Commercials and other forms of advertising are too invasive and manipulative and should be regulated to only include factual information.
Every time they flip on the television, viewers are forced to spend an enormous chunk of time watching advertisements just to enjoy a few minutes of actual programming. In these ads, everything from competing brands of spaghetti sauce to children’s toys to freaking Snuggies are strategically marketed toward viewers.
This is understandable to a degree. Broadcast companies need to make money to fund programming, and other companies need to advertise their products. It is a match made in corporate heaven. The infuriating part is how manipulative these advertisements have become over time. It has gotten to the point where advertisements will try to appeal to the emotions and sexual urges of viewers just to sell soda and chips.
According to a Nielsen Media Research quote in a March 12, 2006 Entrepreneur Magazine article, more than 100,000 product placements appeared on the six broadcast networks during the 2004-05 season, a 28 percent increase from the previous season. The number of advertisements is increasing because commercials rake in cash for both the networks and featured brands, but unfortunately, this revenue comes at a cost for consumers.
According to a MarketingCharts report, companies spent $63.8 billion on television advertising in 2012, a number that is projected to rise to $81.6 billion by 2017. Companies pour money into research on how to make commercials more appealing to consumers. Advertising techniques such as emotional manipulation, sexual imagery, bandwagoning and appeals to working or high-class markets are all common methods used by companies to push products.
These techniques are used to manipulate the public, causing individuals to think less of themselves and seek material possessions in order to enhance their self-image. This line of thinking is dangerous and destructive to a healthy populace. It creates a society of individuals who think little of themselves, cannot exert control and tend to buy into ideals sold by corporations that ultimately do not care about them outside of their role as consumers.
Fortunately, there are various ways to remedy this.
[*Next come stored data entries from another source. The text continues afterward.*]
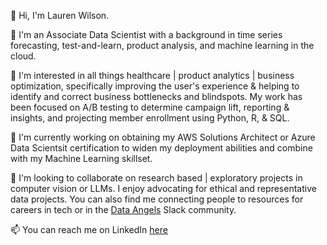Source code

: 
👋 Hi, I'm Lauren Wilson.

💼 I'm an Associate Data Scientist with a background in time series forecasting, test-and-learn, product analysis, and machine learning in the cloud.

🚀 I'm interested in all things healthcare | product analytics | business optimization, specifically improving the user's experience & helping to identify and correct business bottlenecks and blindspots. My work has been focused on A/B testing to determine campaign lift, reporting & insights, and projecting member enrollment using Python, R, & SQL.

🌱 I'm currently working on obtaining my AWS Solutions Architect or Azure Data Scientsit certification to widen my deployment abilities and combine with my Machine Learning skillset.

👯 I'm looking to collaborate on research based | exploratory projects in computer vision or LLMs. I enjoy advocating for ethical and representative data projects. You can also find me connecting people to resources for careers in tech or in the [Data Angels](https://www.dataangels.org/) Slack community.

📫 You can reach me on LinkedIn [here](https://www.linkedin.com/in/alaurenwilson/)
Consumers must educate themselves about manipulative advertising techniques so they can recognize when they are being played. Consumers must learn to control the urge to buy that has been implanted by advertising overload. In the big picture, individuals must simply recognize that purchasing products does not enhance their worth or desirability. Anybody who says otherwise more than likely only cares about making bank.
The responsibility does not only lie in the hands of consumers. Corporations can take steps to improve advertising. Large corporations could easily use their power for good by advocating positive messages that remind viewers of their self-worth in ads. They could provide excellent, high-quality products that do not need to rely on manipulative marketing techniques to sell. That said, it is unlikely most large corporations will change their ways unless an educated consumer base demands it.
I am tired of watching commercials of half-naked women miming oral sex in order to sell a bottle of vodka or a car. I no longer want to see a jar of spaghetti sauce being advertised as a way to bring the family together. I am sick of triggers and cues being so forced into my brain that every time I see a fast food joint, I can only think of burgers being stacked sensuously in slow-motion. For consumers, cash often says more than a vote. In that case, those dollars should be spent supporting companies who see consumers as more than bags of money.